All the insight gleaned from retail translated to the direct-to-consumer side of the business. “I could go to that naturally from a position of strength, as opposed to just trying to throw stuff on the wall and see what hits,” Brad says.
Finding partners to stay lean
Even though Aloha is now on track to be a nine-figure business, the company still has only 20 employees. Brad emphasized that it’s important to use technology and work with partners that allow your company to grow sustainably.
That’s one reason he turned to Shopify. When his company was less than 10 people, he couldn’t spend his budget on a custom online store. “You don’t have the resources to do much of anything, to be perfectly honest, let alone build a website from scratch,” Brad says. Shopify’s out-of-the-box tech stack helped Aloha get its online business back on track.

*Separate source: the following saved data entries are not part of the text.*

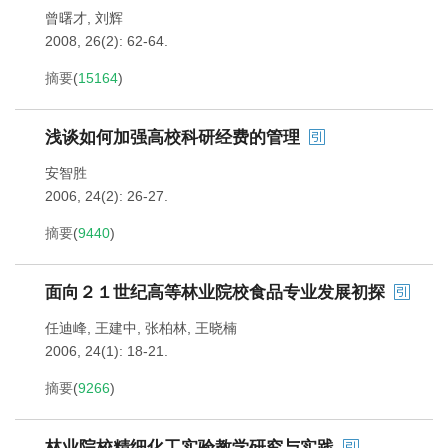
曾曙才
,
刘辉
2008, 26(2): 62-64.
摘要
(
15164
)
浅谈如何加强高校科研经费的管理
安智胜
2006, 24(2): 26-27.
摘要
(
9440
)
面向２１世纪高等林业院校食品专业发展初探
任迪峰
,
王建中
,
张柏林
,
王晓楠
2006, 24(1): 18-21.
摘要
(
9266
)
林业院校精细化工实验教学研究与实践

Motivating with an employee-owned structure
For Brad, it was important for Aloha to be employee-owned, because it would help provide incentives for all employees to take smart risks.
He says he was cautious about putting the company in a make-or-break position: “I wasn’t willing to sacrifice all the good effort and endeavors of the people striving toward making this thing viable.”
Brad never liked the idea of investors getting paid out before employees, so he felt like an employee-owned structure was more fair. That way, when the company wins, everyone wins.